━━ Testo

Mulholland Drive – Il cult di David Lynch torna in sala per il ventennale dall’uscita


Che cosa cerchiamo quando andiamo al cinema? È una domanda che mi sono posto spesso in questo ultimo periodo pieno di uscite cinematografiche, fra le quali spicca la versione restaurata di Mulholland Drive, film cult di David Lynch presentato a Cannes nel 2001.

Per me quello che cerchiamo è la voglia di vedere storie diverse dalla quotidianità. Spesso ci attacchiamo ad alcuni film (emotivamente parlando) perché sentiamo di avere qualcosa in comune con quella determinata storia che vediamo raccontata sullo schermo.

Mulholland Drive (Credits: StudioCanal)

Uno dei primi film che venne proiettato da Edison si intitolava The Kiss (1896) e mostrava un primo piano di due attori (uomo e donna) che si baciavano appassionatamente. Qui la macchina da presa ci mostra e noi spettatori guardiamo inermi.

La grande fortuna del cinema è dovuta all’idealizzazione di una storia, di una persona, tutti elementi che il grande schermo ci mostra, ma che nella realtà non possiamo mai raggiungere poiché fuori dalla nostra portata.

━━━━
━━ Dati dei record

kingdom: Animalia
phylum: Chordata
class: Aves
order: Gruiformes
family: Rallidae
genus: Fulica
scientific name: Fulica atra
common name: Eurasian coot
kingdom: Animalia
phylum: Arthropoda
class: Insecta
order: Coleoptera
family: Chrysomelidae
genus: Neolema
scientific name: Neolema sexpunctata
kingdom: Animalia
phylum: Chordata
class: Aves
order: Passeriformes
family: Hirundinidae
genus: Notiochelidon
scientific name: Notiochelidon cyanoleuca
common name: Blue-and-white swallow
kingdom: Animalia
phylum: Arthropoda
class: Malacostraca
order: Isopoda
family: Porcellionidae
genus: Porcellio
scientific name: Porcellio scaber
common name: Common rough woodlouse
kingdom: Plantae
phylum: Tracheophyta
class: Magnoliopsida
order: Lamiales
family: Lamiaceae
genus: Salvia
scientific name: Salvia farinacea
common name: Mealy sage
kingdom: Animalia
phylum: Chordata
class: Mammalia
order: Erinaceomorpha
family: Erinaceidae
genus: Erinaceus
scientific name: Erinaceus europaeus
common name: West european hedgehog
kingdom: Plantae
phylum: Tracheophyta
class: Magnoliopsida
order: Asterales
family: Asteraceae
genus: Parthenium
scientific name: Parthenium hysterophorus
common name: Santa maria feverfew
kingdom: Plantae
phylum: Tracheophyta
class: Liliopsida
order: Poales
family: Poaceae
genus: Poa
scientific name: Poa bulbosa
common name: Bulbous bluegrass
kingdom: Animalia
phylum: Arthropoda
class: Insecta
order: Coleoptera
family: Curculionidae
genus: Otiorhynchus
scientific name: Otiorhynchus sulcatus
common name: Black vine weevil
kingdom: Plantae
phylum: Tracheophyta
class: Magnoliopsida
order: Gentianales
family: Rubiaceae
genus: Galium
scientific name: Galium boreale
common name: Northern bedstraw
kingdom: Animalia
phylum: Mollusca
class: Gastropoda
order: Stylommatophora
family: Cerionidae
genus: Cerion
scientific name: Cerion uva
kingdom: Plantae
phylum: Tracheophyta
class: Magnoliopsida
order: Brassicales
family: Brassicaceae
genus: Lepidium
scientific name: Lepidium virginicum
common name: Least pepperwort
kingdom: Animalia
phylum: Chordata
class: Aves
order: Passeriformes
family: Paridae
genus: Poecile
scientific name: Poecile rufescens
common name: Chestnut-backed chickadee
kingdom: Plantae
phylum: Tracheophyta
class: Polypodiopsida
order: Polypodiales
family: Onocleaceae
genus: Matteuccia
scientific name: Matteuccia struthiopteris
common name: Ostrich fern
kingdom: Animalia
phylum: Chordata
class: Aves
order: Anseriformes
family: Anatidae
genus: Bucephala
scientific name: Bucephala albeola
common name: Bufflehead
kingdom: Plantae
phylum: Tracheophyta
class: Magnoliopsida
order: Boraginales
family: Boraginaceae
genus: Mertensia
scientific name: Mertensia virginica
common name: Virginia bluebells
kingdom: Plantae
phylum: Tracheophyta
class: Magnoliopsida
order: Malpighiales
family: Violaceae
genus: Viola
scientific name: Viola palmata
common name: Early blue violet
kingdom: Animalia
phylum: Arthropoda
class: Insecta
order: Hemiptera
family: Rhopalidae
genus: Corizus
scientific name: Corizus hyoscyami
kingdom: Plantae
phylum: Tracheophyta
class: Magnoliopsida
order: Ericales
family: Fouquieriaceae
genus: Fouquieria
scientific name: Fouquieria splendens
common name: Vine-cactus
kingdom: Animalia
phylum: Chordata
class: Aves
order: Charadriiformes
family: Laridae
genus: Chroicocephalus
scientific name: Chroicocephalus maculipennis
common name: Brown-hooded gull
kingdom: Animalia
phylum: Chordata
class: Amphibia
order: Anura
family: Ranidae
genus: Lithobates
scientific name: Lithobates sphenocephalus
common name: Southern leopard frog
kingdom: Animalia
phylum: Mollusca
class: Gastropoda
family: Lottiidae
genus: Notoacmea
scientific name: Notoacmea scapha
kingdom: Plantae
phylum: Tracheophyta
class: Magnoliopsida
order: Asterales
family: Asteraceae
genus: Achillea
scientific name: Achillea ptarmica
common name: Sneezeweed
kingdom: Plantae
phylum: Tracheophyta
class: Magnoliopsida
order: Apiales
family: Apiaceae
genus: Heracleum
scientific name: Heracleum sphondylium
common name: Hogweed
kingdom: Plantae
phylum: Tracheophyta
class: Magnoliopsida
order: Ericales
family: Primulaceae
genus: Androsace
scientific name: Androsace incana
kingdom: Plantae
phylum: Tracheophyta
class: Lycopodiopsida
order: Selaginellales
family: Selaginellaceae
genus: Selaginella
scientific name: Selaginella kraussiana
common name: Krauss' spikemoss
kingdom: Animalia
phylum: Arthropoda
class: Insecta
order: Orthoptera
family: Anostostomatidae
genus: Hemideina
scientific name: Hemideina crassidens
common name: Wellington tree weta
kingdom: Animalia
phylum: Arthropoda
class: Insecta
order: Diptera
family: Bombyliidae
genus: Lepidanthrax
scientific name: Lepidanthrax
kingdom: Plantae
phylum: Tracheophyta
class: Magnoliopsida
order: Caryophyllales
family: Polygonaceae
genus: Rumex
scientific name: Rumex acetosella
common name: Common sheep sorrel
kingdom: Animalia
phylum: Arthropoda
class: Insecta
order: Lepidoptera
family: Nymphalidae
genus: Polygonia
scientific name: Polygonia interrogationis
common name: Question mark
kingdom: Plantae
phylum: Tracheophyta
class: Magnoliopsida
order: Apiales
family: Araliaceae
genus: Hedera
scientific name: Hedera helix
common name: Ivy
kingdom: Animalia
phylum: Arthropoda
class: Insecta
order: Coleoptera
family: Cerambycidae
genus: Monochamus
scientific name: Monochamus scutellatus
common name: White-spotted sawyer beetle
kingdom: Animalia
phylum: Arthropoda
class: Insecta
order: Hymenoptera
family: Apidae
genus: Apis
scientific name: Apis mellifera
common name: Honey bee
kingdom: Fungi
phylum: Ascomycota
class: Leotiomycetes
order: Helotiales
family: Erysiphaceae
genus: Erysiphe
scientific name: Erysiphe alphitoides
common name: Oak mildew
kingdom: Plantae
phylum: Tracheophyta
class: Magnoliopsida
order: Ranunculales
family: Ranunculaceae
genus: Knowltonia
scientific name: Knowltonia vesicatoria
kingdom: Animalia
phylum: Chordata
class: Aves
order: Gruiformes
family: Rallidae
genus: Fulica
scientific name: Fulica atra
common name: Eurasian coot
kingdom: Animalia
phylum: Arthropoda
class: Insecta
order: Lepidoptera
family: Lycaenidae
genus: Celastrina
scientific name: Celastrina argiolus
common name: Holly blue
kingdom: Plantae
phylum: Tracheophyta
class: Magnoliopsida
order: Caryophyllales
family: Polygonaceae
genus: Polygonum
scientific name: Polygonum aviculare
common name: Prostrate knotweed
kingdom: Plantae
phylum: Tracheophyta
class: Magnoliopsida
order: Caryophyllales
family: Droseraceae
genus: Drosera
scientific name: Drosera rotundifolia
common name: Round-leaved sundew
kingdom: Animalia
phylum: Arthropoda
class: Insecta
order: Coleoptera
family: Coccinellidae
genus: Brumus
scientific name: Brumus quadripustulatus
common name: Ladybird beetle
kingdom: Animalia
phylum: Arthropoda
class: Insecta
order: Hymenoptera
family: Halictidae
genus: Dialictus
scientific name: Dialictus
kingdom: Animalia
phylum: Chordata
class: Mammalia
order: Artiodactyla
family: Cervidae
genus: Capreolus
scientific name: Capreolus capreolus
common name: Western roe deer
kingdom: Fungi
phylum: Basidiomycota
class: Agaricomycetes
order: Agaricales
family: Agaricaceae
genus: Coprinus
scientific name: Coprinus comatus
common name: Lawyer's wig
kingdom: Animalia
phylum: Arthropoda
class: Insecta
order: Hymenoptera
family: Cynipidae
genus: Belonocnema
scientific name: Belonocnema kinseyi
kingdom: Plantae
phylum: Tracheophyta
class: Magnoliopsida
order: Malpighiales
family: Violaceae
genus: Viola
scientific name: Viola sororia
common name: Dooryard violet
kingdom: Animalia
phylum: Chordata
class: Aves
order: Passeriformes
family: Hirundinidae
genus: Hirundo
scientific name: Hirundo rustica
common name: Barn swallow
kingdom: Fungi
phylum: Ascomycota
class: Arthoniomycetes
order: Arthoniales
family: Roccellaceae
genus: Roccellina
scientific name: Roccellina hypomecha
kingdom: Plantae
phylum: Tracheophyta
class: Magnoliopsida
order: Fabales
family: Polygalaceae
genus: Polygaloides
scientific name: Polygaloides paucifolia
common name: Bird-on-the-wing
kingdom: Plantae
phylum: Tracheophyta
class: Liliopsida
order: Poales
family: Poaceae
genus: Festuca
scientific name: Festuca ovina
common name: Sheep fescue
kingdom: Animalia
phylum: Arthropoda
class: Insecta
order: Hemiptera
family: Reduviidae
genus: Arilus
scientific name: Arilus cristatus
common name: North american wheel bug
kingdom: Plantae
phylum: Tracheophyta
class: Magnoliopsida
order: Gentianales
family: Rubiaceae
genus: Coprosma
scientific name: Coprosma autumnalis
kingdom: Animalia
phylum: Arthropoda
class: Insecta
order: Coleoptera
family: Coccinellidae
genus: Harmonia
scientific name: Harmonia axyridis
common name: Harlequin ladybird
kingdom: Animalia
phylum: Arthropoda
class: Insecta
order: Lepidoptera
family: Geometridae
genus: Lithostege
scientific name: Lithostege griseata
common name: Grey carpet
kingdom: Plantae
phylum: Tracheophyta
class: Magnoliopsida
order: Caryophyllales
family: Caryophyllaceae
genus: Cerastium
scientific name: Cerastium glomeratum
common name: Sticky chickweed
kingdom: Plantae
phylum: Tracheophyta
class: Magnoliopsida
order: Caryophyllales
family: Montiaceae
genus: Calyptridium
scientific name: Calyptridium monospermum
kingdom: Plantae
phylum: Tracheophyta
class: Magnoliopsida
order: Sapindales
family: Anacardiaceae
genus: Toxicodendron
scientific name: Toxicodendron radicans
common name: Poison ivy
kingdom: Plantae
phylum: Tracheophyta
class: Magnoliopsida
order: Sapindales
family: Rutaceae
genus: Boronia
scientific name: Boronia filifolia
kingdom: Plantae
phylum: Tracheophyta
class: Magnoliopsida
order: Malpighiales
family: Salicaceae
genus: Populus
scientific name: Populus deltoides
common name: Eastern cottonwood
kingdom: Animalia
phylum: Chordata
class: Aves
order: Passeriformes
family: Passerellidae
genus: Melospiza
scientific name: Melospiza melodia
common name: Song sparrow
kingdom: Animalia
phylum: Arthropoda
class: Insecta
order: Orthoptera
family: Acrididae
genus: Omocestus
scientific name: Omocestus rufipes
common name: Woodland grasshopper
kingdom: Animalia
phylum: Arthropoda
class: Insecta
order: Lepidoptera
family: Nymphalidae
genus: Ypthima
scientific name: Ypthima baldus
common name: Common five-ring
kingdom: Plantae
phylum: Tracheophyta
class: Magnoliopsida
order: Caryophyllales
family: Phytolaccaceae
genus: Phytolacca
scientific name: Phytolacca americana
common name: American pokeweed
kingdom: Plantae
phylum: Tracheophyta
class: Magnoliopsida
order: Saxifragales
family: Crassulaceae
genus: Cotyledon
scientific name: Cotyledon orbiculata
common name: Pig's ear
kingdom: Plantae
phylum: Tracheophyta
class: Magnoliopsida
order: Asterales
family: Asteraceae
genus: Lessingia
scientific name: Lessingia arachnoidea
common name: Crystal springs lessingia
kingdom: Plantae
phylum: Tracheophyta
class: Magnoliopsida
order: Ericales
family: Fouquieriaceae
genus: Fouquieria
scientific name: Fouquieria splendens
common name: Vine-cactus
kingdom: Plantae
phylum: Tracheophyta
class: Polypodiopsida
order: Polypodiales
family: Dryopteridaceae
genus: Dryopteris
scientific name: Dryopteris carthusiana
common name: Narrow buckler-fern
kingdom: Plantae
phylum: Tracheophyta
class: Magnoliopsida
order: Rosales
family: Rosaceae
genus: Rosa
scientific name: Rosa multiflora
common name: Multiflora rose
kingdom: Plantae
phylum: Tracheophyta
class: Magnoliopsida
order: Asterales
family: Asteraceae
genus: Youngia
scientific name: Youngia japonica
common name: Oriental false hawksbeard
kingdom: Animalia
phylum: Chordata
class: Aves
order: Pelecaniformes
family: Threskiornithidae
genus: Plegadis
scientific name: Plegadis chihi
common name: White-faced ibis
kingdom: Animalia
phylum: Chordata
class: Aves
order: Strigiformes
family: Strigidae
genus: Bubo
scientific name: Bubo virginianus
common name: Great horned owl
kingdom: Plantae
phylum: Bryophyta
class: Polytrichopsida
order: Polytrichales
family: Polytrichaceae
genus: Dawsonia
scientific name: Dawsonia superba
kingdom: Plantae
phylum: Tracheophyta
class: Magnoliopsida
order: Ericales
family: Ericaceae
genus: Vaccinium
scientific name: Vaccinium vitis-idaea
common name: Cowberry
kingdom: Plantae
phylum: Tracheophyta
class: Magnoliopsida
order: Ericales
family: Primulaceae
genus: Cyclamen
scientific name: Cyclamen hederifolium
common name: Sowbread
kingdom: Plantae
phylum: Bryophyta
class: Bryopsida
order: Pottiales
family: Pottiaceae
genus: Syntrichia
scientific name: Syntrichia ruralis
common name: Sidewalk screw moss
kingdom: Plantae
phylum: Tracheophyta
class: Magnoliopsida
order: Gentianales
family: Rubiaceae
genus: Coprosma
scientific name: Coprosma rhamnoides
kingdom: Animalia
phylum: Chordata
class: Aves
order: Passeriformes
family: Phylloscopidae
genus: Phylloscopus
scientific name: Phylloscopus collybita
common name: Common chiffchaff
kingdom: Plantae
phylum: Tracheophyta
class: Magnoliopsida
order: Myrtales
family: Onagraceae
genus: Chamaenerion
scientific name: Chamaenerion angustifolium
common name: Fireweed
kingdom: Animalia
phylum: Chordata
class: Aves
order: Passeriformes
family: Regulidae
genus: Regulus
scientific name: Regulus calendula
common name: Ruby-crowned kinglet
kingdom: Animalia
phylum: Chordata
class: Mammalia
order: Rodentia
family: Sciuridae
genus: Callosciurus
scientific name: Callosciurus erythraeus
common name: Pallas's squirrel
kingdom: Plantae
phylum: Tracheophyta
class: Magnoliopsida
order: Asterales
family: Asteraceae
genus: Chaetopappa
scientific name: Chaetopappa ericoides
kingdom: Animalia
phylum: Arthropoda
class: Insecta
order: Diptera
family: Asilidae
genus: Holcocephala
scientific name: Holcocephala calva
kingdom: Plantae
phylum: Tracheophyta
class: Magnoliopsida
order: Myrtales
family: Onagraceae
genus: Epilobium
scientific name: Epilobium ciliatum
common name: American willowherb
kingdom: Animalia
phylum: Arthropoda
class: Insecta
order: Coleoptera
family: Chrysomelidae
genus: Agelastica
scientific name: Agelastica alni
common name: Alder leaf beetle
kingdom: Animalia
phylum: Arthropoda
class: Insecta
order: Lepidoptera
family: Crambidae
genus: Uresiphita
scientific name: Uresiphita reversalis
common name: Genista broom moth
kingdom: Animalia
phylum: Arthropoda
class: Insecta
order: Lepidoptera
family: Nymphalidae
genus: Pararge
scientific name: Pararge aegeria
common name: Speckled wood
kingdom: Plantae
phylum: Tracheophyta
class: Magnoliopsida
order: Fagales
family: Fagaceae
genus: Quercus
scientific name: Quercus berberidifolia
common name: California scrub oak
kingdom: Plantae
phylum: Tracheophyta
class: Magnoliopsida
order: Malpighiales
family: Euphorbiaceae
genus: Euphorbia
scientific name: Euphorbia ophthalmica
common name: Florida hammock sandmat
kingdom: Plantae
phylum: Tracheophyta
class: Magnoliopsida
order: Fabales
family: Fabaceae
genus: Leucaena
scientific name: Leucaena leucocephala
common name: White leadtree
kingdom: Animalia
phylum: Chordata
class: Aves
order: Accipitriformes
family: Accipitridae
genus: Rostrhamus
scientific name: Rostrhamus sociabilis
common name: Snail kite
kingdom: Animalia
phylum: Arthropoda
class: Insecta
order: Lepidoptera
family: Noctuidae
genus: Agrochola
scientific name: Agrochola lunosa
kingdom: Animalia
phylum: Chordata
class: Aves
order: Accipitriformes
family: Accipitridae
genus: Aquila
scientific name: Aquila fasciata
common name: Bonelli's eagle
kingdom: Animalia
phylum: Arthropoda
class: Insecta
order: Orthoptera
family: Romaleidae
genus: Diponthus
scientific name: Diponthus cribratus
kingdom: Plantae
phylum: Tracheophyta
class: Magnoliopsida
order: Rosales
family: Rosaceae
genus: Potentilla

━━━━

Consegna
Risponda alle seguenti domande sul testo relativo a Mulholland Drive.
(a) In quale festival e in quale anno è stato presentato Mulholland Drive?
(b) Quale titolo porta, secondo il testo, uno dei primi film proiettati da Edison, e di quale anno è?
(c) Che cosa mostrava quel film di Edison?

Risposta
(a) Al Festival di Cannes, nel 2001.
(b) The Kiss, del 1896.
(c) Un primo piano di due attori, un uomo e una donna, che si baciavano appassionatamente.